Una Grecia alla sempre più disperata ricerca di sostegno finanziario per evitare il default ha annunciato venerdì scorso la firma di un accordo preliminare con la Russia per l’estensione del gasdotto Turkish Stream attraverso il territorio greco. Il valore del progetto è stimato attorno ai due miliardi di euro: sarà finanziato interamente da una banca di investimento russa, e vedrà i due paesi condividere la proprietà dei tubi. In questo modo, Gazprom aggiunge un altro tratto alla mega-conduttura che punta a portare il suo gas in Europa bypassando l’Ucraina, attraverso il Mar Nero e la Turchia, prima di accedere ai mercati comunitari.
Per annunciare l’intesa, il primo ministro Alexis Tsipras è volato a San Pietroburgo, proprio mentre i suoi negoziatori erano alle prese con la difficilissima ricerca di un accordo con i creditori europei. L’estensione di Turkish Stream è stata poi siglata dai ministri dell’Energia dei due paesi, Alexander Novak e Panagiotis Lafazanis, rendendo vani tutti gli sforzi degli Stati Uniti: a maggio l’inviato per gli Affari Energetici del Dipartimento di Stato, Amos Hochstein, era stato ad Atene per chiedere alla Grecia di non cedere alle offerte di Gazprom e concentrarsi invece sui progetti appoggiati dall’Unione Europea.
Solo un giorno prima dell’annuncio di Putin e Tsipras, Gazprom aveva firmato un altro accordo con la compagnia anglo-olandese Shell, la tedesca E.ON e l’austriaca OMV per il raddoppio di Nord Stream, il gasdotto che connette Russia e Germania attraverso il Mar Baltico.
Le due intese sembrano sfidare gli sforzi europei di diversificazione energetica, e rischiano di rendere l’Ucraina sempre più irrilevante come rotta di transito del gas russo, con gravi rischi per l’economia del paese, che perderebbe una fonte importante di entrate economiche.

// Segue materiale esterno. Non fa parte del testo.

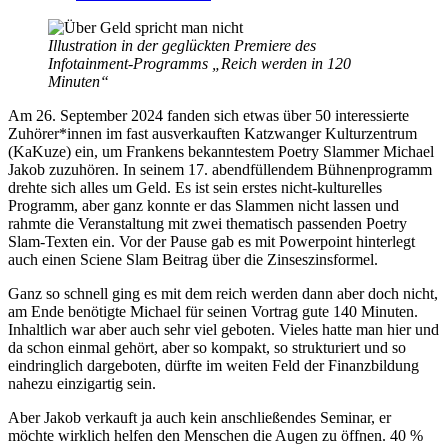
Illustration in der geglückten Premiere des
Infotainment-Programms „Reich werden in 120
Minuten“
Am 26. September 2024 fanden sich etwas über 50 interessierte
Zuhörer*innen im fast ausverkauften Katzwanger Kulturzentrum
(KaKuze) ein, um Frankens bekanntestem Poetry Slammer Michael
Jakob zuzuhören. In seinem 17. abendfüllendem Bühnenprogramm
drehte sich alles um Geld. Es ist sein erstes nicht-kulturelles
Programm, aber ganz konnte er das Slammen nicht lassen und
rahmte die Veranstaltung mit zwei thematisch passenden Poetry
Slam-Texten ein. Vor der Pause gab es mit Powerpoint hinterlegt
auch einen Sciene Slam Beitrag über die Zinseszinsformel.
Ganz so schnell ging es mit dem reich werden dann aber doch nicht,
am Ende benötigte Michael für seinen Vortrag gute 140 Minuten.
Inhaltlich war aber auch sehr viel geboten. Vieles hatte man hier und
da schon einmal gehört, aber so kompakt, so strukturiert und so
eindringlich dargeboten, dürfte im weiten Feld der Finanzbildung
nahezu einzigartig sein.
Aber Jakob verkauft ja auch kein anschließendes Seminar, er
möchte wirklich helfen den Menschen die Augen zu öffnen. 40 %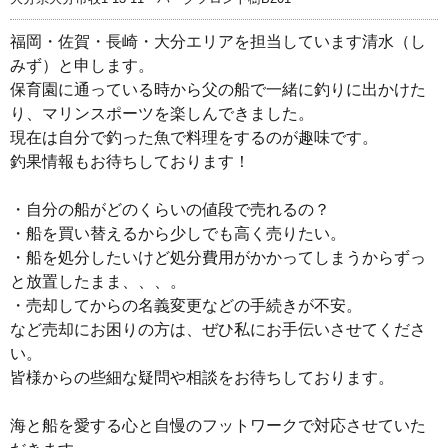
福岡・佐賀・長崎・大分エリアを担当しています清水（し
みず）と申します。
保育園に通っている時から父の船で一緒に釣りに出かけた
り、マリンスポーツを楽しんできました。
現在は自分で釣った魚で料理をするのが趣味です。
釣果情報もお待ちしております！
・自分の船がどのくらいの値段で売れるの？
・船を買い替えるから少しでも高く売りたい。
・船を処分したいけど処分費用がかかってしまうからずっ
と放置したまま、、、。
・売却してからの名義変更などの手続きが不安。
など売却にお困りの方は、ぜひ私にお手伝いさせてくださ
い。
皆様からの些細な疑問や相談をお待ちしております。
海と船を愛する心と自慢のフットワークで対応させていた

La Ue ha risposto con una dichiarazione in cui ha ricordato come solo il 57% della capacità di trasporto di gas russo è realmente utilizzato sui mercati europei, sottolineando quindi come ulteriori forniture di Gazprom rischiano di non avere mercato. Nello stesso commento, l’Unione ha confermato il suo impegno nel cercare di differenziare le fonti energetiche e la sua vigilanza sull’applicazione delle norme comunitarie nella costruzione di nuovi gasdotti.
In una dichiarazione rilasciata a Politico Europe, il commissario europeo all’Energia Miguel Arias Cañete ha però ammesso che la Ue “ha un grosso problema con la decisione russa di interrompere il transito del gas attraverso l’Ucraina”, riconoscendo i rischi per l’economia di Kiev.
La strategia di Gazprom per cambiare le sue rotte di transito è anche una sfida sul piano economico: il gigante russo dell’energia vuole spostare i suoi hub di ingresso nei mercati comunitari, obbligando la Ue a costruire le nuove condutture necessarie, ma l’Unione non ha nessuna intenzione di finanziare i progetti. Come ha ricordato alcuni giorni fa a Formiche.net l’esperto di energia Mikhail Korchemkin, della società di consulenza East European Gas Analysis, le intenzioni di Gazprom contraddicono i contratti già siglati con i partner europei: quelli firmati con l’Eni, ad esempio, prevedono l’arrivo del gas russo ai confini settentrionali dell’Italia fino al 2035.
E chissà se anche di questa incongruenza hanno parlato il Ceo di Eni Claudio Descalzi e il boss di Gazprom Aleksej Miller nel loro recente incontro a Milano. Un meeting in cui, secondo il comunicato di commento di Gazprom, si è discusso anche di Turkish Stream.